> **PROBLEM DESCRIPTION**
Starting from the first line below, count every line holding the word "fotos", then state the total alone.

------------------------------------------------

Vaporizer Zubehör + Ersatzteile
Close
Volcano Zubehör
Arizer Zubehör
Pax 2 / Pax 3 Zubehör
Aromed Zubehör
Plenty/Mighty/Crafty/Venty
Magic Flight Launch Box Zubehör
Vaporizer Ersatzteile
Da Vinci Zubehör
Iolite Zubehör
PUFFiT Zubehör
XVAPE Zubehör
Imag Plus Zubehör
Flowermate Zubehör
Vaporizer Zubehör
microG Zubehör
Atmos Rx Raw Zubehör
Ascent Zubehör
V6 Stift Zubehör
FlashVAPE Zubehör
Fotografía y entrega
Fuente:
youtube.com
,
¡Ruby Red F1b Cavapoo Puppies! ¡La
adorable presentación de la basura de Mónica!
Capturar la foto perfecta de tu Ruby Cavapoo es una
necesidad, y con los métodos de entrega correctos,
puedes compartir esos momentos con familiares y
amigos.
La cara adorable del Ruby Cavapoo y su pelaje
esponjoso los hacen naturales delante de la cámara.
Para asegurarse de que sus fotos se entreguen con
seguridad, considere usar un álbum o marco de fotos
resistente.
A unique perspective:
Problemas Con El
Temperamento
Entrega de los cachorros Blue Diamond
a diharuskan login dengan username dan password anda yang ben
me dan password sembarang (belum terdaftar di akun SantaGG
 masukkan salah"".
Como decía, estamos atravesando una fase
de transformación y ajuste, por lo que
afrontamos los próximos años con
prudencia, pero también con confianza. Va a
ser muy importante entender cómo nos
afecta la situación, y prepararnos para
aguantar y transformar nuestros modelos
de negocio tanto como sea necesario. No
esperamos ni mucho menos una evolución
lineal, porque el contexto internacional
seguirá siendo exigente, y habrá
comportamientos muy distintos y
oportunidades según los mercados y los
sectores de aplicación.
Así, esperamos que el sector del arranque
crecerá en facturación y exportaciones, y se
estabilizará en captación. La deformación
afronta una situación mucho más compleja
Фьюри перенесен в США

------------------------------------------------

> **ANSWER SPACE**
2